(un)prepared

Motherly instincts are a trait women are born either with or without. Mine comes and goes in tsunamis. I can make the best bottle of warm milk west of the Mississippi but will not come within 10 feet of a soiled diaper (if my baby shower consists of any diapers with variants of melted chocolate bars, you’re shunned for life). I’ll happily babysit your rambunctious, spoiled pre-teen, but your precious child who just has “a lot of energy” split his chin open reaching for the ice cream on the top shelf? This isn’t show and tell, kid. Sarah’s watching SVU.

Everyone can agree: there is a universal appreciation for an adorable child. Every part of their person is miniature and pudgy and fun to dress up. To say it’s any different from a pug or miniature toy horse would be a complete lie.

My friend and I were leaving a concert in Central Park one evening. First of all, finding your way out of that park is like the blind leading the blind in a cornfield maze. Add the late-night darkness factor and you’ll want to cross your fingers that you didn’t use the last of your pepper spray because you were testing its sneezability factor.

We’re roaming the upper east side, trying to find a place to eat while reminiscing how just a short while ago we bore witness to middle-aged women who dressed and danced in such a way that should not have been exposed to natural light after 1964.

On the otherwise empty street between Park and Lexington Avenues, a cab not more than 10 feet away pulls over to let a passenger out.

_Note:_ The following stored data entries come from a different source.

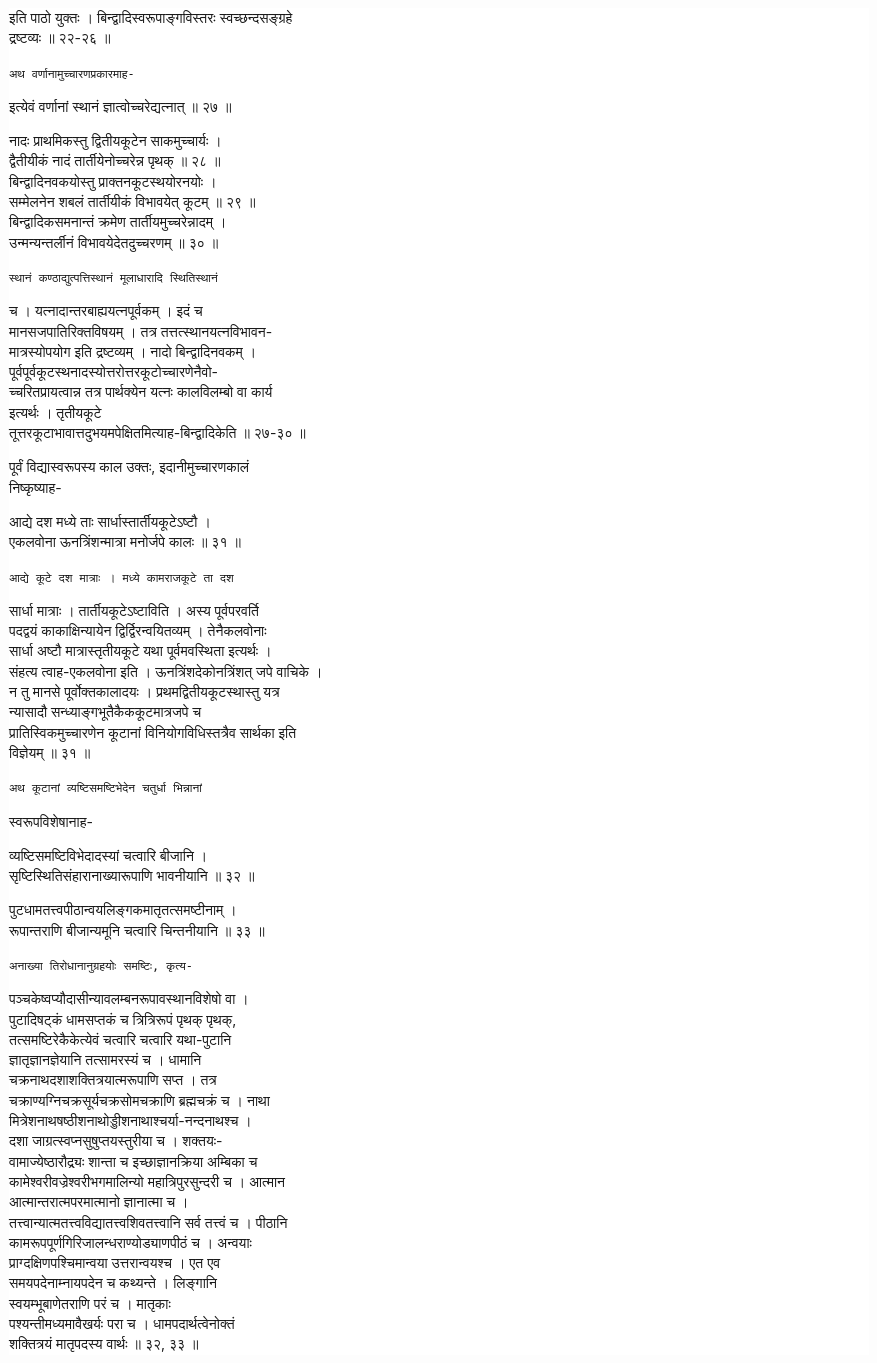 इति पाठो युक्तः । बिन्द्वादिस्वरूपाङ्गविस्तरः स्वच्छन्दसङ्ग्रहे   
द्रष्टव्यः ॥ २२-२६ ॥  
  
	अथ वर्णानामुच्चारणप्रकारमाह-  
  
इत्येवं वर्णानां स्थानं ज्ञात्वोच्चरेद्यत्नात् ॥ २७ ॥  
  
नादः प्राथमिकस्तु द्वितीयकूटेन साकमुच्चार्यः ।  
द्वैतीयीकं नादं तार्तीयेनोच्चरेन्न पृथक् ॥ २८ ॥  
बिन्द्वादिनवकयोस्तु प्राक्तनकूटस्थयोरनयोः ।  
सम्मेलनेन शबलं तार्तीयीकं विभावयेत् कूटम् ॥ २९ ॥  
बिन्द्वादिकसमनान्तं क्रमेण तार्तीयमुच्चरेन्नादम् ।  
उन्मन्यन्तर्लीनं विभावयेदेतदुच्चरणम् ॥ ३० ॥  
  
	स्थानं कण्ठाद्युत्पत्तिस्थानं मूलाधारादि स्थितिस्थानं   
च । यत्नादान्तरबाह्ययत्नपूर्वकम् । इदं च   
मानसजपातिरिक्तविषयम् । तत्र तत्तत्स्थानयत्नविभावन-  
मात्रस्योपयोग इति द्रष्टव्यम् । नादो बिन्द्वादिनवकम् ।   
पूर्वपूर्वकूटस्थनादस्योत्तरोत्तरकूटोच्चारणेनैवो-  
च्चरितप्रायत्वान्न तत्र पार्थक्येन यत्नः कालविलम्बो वा कार्य   
इत्यर्थः । तृतीयकूटे   
तूत्तरकूटाभावात्तदुभयमपेक्षितमित्याह-बिन्द्वादिकेति ॥ २७-३० ॥  
  
पूर्वं विद्यास्वरूपस्य काल उक्तः, इदानीमुच्चारणकालं   
निष्कृष्याह-  
  
आद्ये दश मध्ये ताः सार्धास्तार्तीयकूटेऽष्टौ ।  
एकलवोना ऊनत्रिंशन्मात्रा मनोर्जपे कालः ॥ ३१ ॥  
  
	आद्ये कूटे दश मात्राः । मध्ये कामराजकूटे ता दश   
सार्धा मात्राः । तार्तीयकूटेऽष्टाविति । अस्य पूर्वपरवर्ति   
पदद्वयं काकाक्षिन्यायेन द्विर्द्विरन्वयितव्यम् । तेनैकलवोनाः   
सार्धा अष्टौ मात्रास्तृतीयकूटे यथा पूर्वमवस्थिता इत्यर्थः ।   
संहत्य त्वाह-एकलवोना इति । ऊनत्रिंशदेकोनत्रिंशत् जपे वाचिके ।   
न तु मानसे पूर्वोक्तकालादयः । प्रथमद्वितीयकूटस्थास्तु यत्र   
न्यासादौ सन्ध्याङ्गभूतैकैककूटमात्रजपे च   
प्रातिस्विकमुच्चारणेन कूटानां विनियोगविधिस्तत्रैव सार्थका इति   
विज्ञेयम् ॥ ३१ ॥  
  
	अथ कूटानां व्यष्टिसमष्टिभेदेन चतुर्धा भिन्नानां   
स्वरूपविशेषानाह-  
  
व्यष्टिसमष्टिविभेदादस्यां चत्वारि बीजानि ।  
सृष्टिस्थितिसंहारानाख्यारूपाणि भावनीयानि ॥ ३२ ॥  
  
पुटधामतत्त्वपीठान्वयलिङ्गकमातृतत्समष्टीनाम् ।  
रूपान्तराणि बीजान्यमूनि चत्वारि चिन्तनीयानि ॥ ३३ ॥  
  
	अनाख्या तिरोधानानुग्रहयोः समष्टिः, कृत्य-  
पञ्चकेष्वप्यौदासीन्यावलम्बनरूपावस्थानविशेषो वा ।   
पुटादिषट्कं धामसप्तकं च त्रित्रिरूपं पृथक् पृथक्,   
तत्समष्टिरेकैकेत्येवं चत्वारि चत्वारि यथा-पुटानि   
ज्ञातृज्ञानज्ञेयानि तत्सामरस्यं च । धामानि   
चक्रनाथदशाशक्तित्रयात्मरूपाणि सप्त । तत्र   
चक्राण्यग्निचक्रसूर्यचक्रसोमचक्राणि ब्रह्मचक्रं च । नाथा   
मित्रेशनाथषष्ठीशनाथोड्डीशनाथाश्चर्या-नन्दनाथश्च ।   
दशा जाग्रत्स्वप्नसुषुप्तयस्तुरीया च । शक्तयः-  
वामाज्येष्ठारौद्र्यः शान्ता च इच्छाज्ञानक्रिया अम्बिका च   
कामेश्वरीवज्रेश्वरीभगमालिन्यो महात्रिपुरसुन्दरी च । आत्मान   
आत्मान्तरात्मपरमात्मानो ज्ञानात्मा च ।   
तत्त्वान्यात्मतत्त्वविद्यातत्त्वशिवतत्त्वानि सर्व तत्त्वं च । पीठानि   
कामरूपपूर्णगिरिजालन्धराण्योड्याणपीठं च । अन्वयाः   
प्राग्दक्षिणपश्चिमान्वया उत्तरान्वयश्च । एत एव   
समयपदेनाम्नायपदेन च कथ्यन्ते । लिङ्गानि   
स्वयम्भूबाणेतराणि परं च । मातृकाः   
पश्यन्तीमध्यमावैखर्यः परा च । धामपदार्थत्वेनोक्तं   
शक्तित्रयं मातृपदस्य वार्थः ॥ ३२, ३३ ॥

I can’t help but watch because 1. The street was deserted and 2. This little girl was riding a cab by herself. I watch as she launched herself out of the backseat so as to land safely on the curb. Part of me really wanted to run up and hug her and tell her everything will be okay, I’ll help her find her way home.

“Ugh look how CUTE she is! That little girl is SO adorab—oh. Oh my god, she’s a midget.”

We momentarily locked eyes, though the spark just wasn’t there. Unsure of my next move, I opted for a pathetically apologetic smile and a wave that Miss America would have spat at. Meanwhile, my friend who’s convulsing on the side of the road was not in any way aiding the situation.

So….apology not accepted?

If caring is so wrong, then I don’t want to be right, dammit.